▶ [WHAT TO WORK ON]
Please repeat exactly the lines below from the one containing "To-Do-Liste" down to the one containing "Hipoteca con carencia", both included, and nothing else.

▶ [DATA]
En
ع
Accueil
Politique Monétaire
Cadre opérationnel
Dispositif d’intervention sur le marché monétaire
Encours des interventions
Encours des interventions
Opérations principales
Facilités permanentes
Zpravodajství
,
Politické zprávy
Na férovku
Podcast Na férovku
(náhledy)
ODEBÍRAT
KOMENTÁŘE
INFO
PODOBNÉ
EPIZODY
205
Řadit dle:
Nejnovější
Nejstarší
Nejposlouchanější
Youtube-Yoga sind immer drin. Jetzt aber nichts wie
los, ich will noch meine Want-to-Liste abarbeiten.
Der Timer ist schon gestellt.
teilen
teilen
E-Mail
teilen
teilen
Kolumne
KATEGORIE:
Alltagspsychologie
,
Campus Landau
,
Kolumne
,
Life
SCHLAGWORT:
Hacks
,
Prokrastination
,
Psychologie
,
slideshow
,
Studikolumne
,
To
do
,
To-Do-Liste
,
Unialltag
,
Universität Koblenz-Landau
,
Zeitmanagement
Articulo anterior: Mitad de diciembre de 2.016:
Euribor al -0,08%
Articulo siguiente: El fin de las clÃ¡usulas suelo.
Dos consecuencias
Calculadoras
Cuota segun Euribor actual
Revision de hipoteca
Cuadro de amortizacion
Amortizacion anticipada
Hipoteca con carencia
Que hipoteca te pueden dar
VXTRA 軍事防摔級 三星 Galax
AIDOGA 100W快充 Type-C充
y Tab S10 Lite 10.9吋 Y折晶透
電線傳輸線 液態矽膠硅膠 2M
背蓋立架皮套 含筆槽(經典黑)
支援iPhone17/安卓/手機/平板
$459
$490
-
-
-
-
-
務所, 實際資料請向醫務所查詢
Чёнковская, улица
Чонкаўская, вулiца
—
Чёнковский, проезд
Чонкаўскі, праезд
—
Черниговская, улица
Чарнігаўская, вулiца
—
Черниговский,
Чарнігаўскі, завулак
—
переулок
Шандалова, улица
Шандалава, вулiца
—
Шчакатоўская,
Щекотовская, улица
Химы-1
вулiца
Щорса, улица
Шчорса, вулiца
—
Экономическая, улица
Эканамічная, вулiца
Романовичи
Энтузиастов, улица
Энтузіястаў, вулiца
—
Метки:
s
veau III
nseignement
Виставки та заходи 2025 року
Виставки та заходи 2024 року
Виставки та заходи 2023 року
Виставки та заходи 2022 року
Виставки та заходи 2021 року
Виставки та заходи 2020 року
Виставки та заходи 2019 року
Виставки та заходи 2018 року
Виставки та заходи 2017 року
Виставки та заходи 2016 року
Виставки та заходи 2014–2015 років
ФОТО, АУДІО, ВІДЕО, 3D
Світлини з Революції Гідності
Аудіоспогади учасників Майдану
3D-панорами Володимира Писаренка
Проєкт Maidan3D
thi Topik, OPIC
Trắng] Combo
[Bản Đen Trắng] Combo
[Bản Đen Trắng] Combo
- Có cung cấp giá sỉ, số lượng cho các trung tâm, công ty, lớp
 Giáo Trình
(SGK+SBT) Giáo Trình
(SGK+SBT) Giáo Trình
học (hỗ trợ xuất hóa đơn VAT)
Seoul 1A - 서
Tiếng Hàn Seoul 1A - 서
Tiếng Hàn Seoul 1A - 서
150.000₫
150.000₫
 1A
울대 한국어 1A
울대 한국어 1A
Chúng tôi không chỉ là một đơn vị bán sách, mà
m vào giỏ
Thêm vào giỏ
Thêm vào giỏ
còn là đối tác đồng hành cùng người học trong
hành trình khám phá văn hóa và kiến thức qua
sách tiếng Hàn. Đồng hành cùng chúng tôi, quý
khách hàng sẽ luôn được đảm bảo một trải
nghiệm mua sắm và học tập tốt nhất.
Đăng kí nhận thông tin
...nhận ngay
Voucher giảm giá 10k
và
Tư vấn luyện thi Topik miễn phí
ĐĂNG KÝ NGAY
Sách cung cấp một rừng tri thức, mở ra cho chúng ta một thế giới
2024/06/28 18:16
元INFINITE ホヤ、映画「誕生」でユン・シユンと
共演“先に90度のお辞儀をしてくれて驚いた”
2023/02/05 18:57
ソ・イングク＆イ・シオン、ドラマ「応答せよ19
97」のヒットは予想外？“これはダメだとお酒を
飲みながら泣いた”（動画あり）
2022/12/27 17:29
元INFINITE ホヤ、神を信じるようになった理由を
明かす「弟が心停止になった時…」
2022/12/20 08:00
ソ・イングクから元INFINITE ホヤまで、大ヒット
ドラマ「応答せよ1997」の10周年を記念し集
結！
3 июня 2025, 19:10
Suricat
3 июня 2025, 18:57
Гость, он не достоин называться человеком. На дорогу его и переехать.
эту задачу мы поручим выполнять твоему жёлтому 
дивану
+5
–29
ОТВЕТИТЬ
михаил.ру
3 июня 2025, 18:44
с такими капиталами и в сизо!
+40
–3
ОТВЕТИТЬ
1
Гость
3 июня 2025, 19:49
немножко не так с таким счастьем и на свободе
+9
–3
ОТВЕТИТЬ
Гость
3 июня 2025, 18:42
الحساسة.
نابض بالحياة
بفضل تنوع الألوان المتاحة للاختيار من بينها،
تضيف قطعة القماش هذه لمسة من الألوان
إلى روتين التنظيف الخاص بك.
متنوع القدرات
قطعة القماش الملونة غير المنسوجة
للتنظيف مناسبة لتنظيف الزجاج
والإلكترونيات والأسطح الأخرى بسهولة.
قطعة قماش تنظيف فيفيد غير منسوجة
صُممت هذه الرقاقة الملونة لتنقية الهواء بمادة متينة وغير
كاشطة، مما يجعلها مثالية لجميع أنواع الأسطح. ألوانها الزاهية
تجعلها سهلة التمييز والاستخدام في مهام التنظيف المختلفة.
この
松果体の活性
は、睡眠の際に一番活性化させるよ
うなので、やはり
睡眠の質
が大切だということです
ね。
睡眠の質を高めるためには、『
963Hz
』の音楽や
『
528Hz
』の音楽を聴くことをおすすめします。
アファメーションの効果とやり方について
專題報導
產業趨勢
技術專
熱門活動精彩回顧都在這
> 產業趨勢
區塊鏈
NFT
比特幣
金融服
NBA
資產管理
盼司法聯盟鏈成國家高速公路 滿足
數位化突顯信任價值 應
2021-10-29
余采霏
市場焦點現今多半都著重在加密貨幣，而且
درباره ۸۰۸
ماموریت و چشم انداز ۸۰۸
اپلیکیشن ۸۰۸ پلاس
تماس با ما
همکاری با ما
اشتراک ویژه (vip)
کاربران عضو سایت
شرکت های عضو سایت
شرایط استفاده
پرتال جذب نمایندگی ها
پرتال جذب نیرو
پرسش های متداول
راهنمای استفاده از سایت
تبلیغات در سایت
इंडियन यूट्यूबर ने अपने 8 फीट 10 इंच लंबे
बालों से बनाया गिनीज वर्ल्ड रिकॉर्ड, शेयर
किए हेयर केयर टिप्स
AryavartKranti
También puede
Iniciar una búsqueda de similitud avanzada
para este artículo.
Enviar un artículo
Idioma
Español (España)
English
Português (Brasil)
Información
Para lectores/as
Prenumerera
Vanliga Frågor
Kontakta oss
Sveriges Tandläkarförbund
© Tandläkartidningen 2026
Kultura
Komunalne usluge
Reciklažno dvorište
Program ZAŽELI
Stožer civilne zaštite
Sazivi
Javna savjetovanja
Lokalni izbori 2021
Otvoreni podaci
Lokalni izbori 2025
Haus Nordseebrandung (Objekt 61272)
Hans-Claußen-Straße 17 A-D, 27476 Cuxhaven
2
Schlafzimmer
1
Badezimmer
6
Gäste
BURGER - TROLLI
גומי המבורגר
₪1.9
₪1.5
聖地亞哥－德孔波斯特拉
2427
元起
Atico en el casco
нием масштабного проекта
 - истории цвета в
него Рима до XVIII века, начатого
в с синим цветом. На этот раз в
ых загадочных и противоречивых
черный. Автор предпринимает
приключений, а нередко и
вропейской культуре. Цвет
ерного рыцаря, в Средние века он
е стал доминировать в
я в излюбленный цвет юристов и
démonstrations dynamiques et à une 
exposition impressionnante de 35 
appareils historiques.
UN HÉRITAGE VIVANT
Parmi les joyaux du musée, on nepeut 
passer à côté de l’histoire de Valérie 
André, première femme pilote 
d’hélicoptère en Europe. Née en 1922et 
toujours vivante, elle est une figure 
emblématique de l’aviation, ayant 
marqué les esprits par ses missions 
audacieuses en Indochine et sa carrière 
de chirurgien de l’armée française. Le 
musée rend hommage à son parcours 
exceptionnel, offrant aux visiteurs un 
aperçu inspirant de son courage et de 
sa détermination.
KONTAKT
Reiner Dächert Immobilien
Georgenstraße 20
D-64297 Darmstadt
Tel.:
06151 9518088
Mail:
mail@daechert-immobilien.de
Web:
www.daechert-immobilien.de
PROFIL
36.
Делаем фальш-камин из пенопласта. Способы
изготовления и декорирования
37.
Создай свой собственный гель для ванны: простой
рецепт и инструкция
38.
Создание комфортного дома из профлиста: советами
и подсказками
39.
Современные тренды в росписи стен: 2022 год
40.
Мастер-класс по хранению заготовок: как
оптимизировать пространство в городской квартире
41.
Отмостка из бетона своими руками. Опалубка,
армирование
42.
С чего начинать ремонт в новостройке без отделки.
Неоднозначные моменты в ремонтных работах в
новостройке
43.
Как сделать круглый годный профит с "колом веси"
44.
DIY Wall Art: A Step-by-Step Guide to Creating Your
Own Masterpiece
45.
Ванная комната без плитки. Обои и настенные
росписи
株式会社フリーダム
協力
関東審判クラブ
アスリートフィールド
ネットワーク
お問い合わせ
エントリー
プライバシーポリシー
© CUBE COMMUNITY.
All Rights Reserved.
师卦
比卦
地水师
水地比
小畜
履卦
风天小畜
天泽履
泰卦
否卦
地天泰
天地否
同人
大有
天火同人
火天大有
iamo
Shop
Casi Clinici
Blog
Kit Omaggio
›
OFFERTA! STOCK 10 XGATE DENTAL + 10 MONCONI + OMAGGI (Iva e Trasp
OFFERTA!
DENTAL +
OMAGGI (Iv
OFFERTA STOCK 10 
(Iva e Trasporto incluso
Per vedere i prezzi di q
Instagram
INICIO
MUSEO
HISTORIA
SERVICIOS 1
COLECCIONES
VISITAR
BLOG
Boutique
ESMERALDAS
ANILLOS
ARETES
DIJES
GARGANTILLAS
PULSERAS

▶ [TASK RESPONSE]
To-Do-Liste
,
Unialltag
,
Universität Koblenz-Landau
,
Zeitmanagement
Articulo anterior: Mitad de diciembre de 2.016:
Euribor al -0,08%
Articulo siguiente: El fin de las clÃ¡usulas suelo.
Dos consecuencias
Calculadoras
Cuota segun Euribor actual
Revision de hipoteca
Cuadro de amortizacion
Amortizacion anticipada
Hipoteca con carencia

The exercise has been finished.